Lay out the material as a JSON list of strings, one string per line, beginning with the line that contains "genus: Gesneria" (include it) and running to the end of the material. Omit blank lines.

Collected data
______

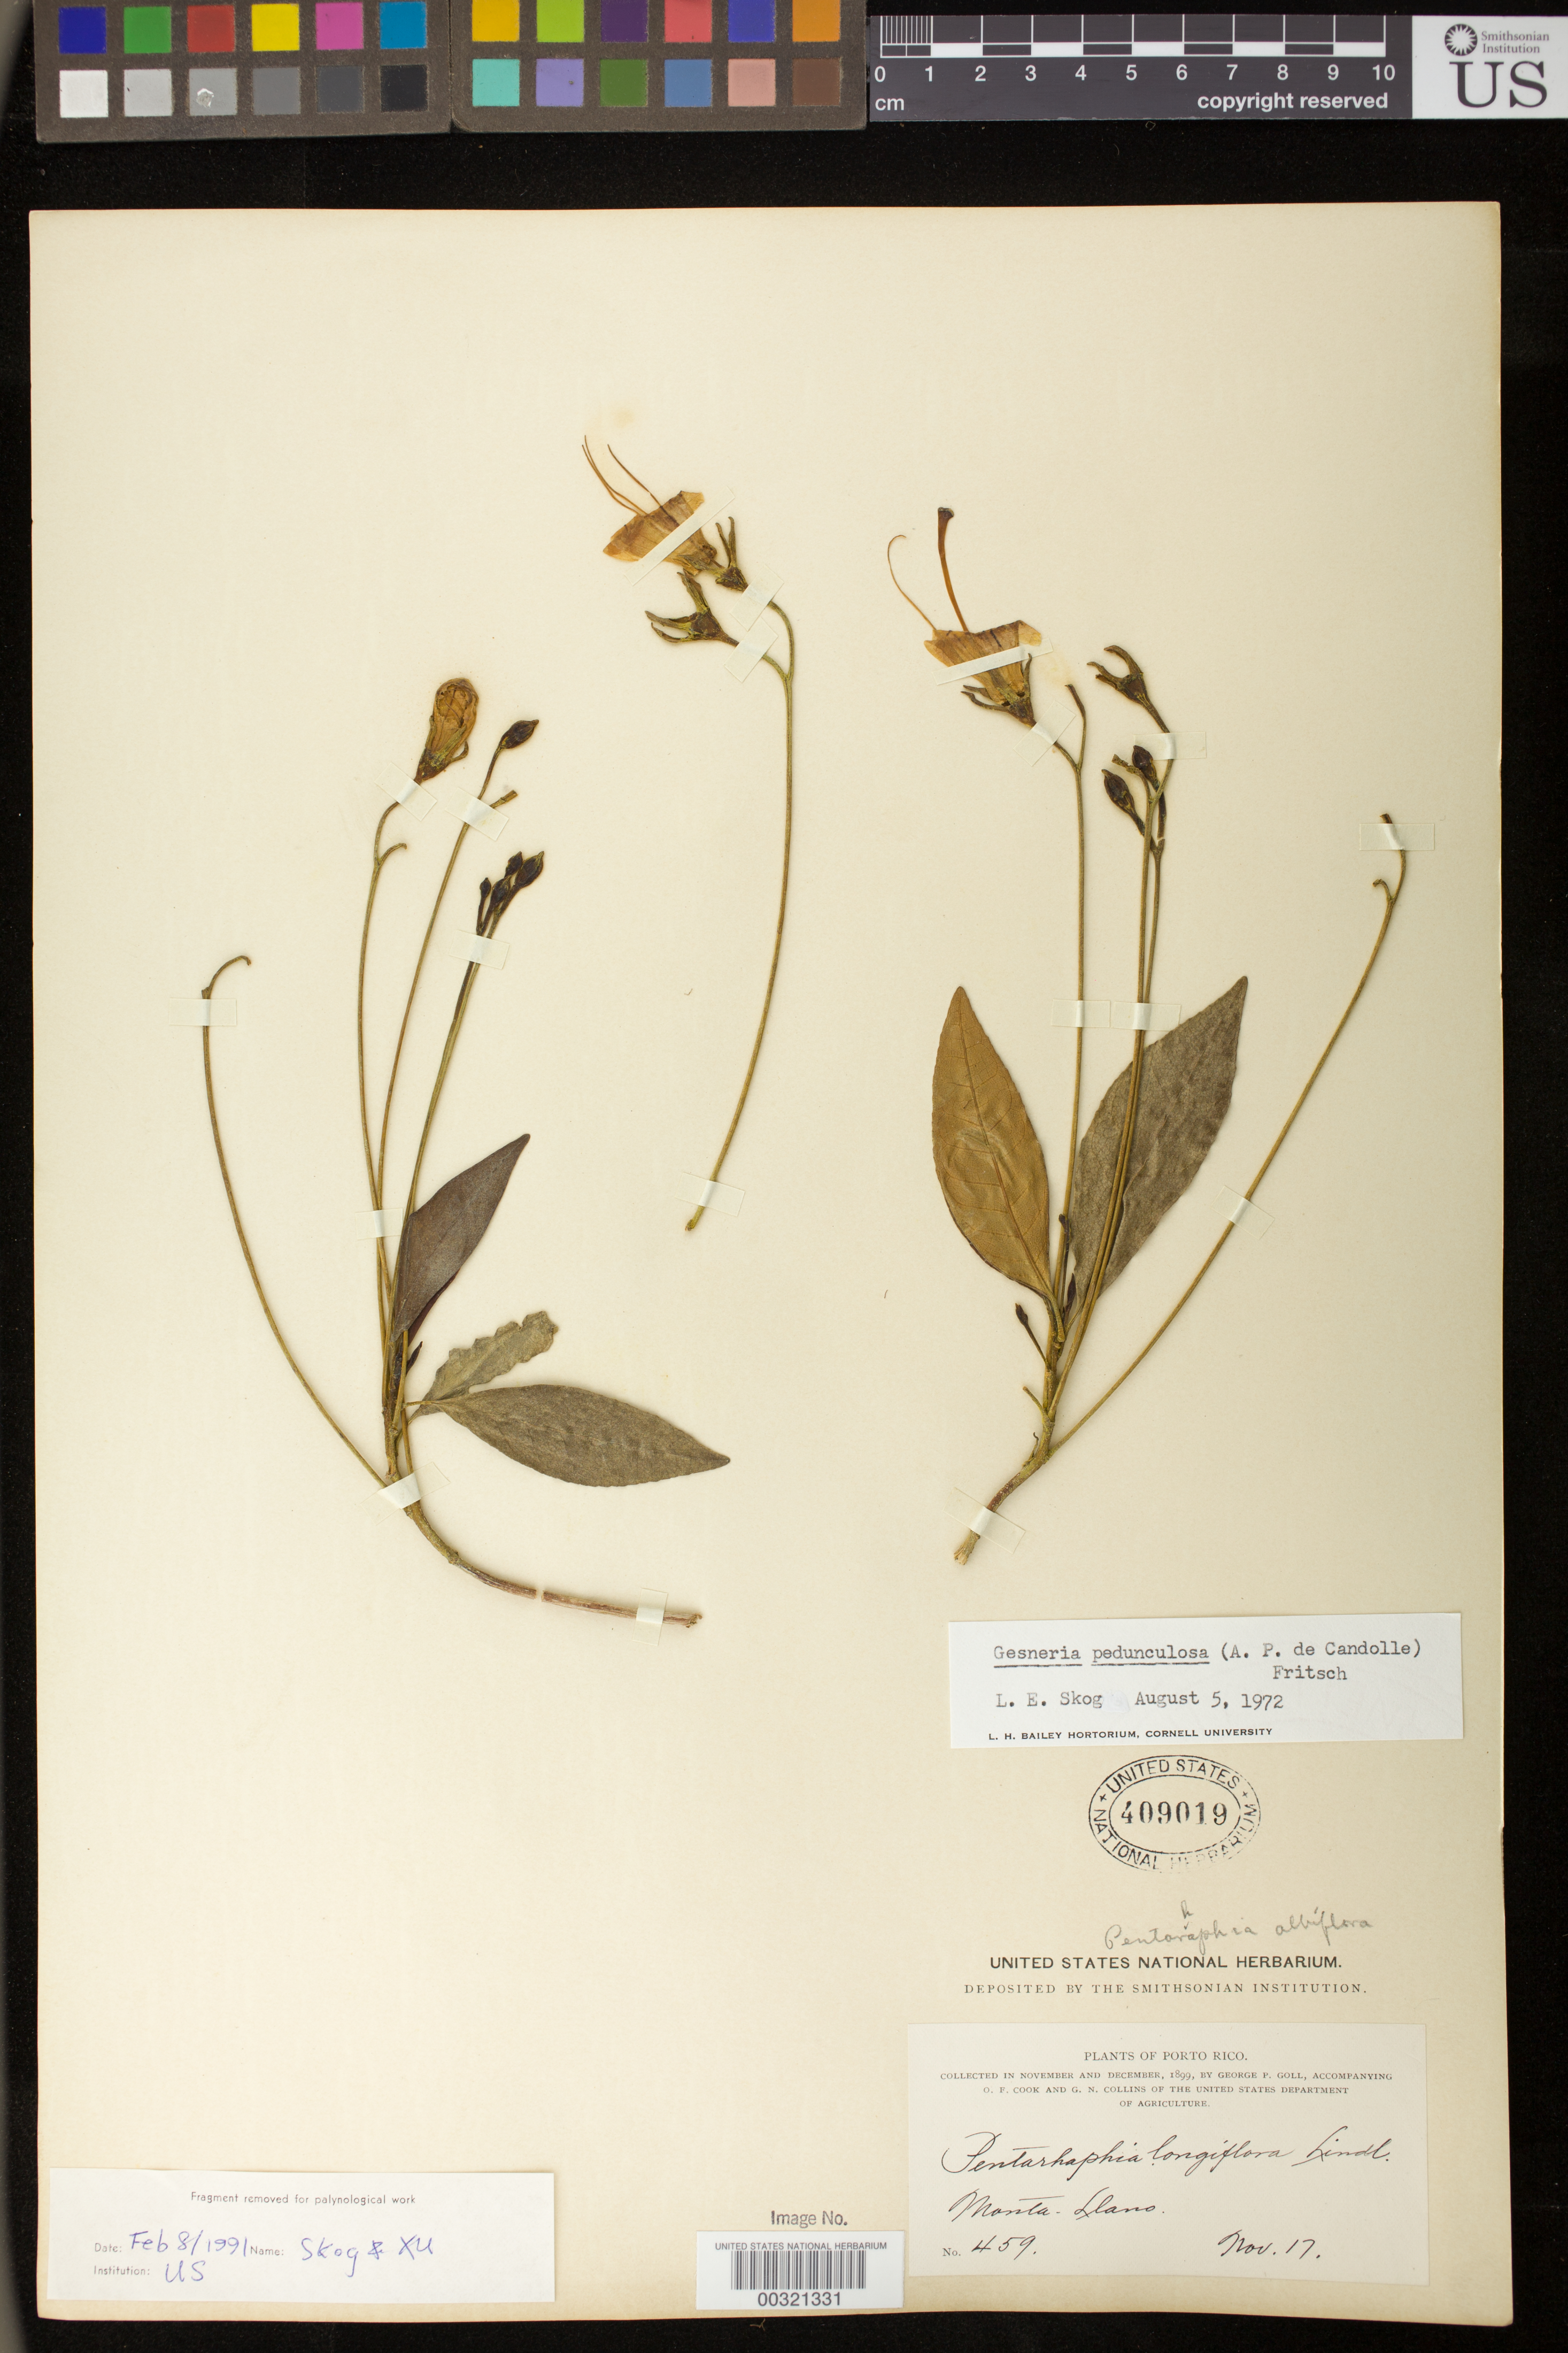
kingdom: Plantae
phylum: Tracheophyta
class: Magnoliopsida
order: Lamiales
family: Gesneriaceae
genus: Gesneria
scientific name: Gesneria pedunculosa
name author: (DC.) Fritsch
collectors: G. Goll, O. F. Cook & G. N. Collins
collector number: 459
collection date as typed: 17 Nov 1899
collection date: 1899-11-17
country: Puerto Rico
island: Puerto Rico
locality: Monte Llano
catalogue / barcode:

______

FINISHED ANSWER →
[
  "genus: Gesneria",
  "scientific name: Gesneria pedunculosa",
  "name author: (DC.) Fritsch",
  "collectors: G. Goll, O. F. Cook & G. N. Collins",
  "collector number: 459",
  "collection date as typed: 17 Nov 1899",
  "collection date: 1899-11-17",
  "country: Puerto Rico",
  "island: Puerto Rico",
  "locality: Monte Llano",
  "catalogue / barcode:"
]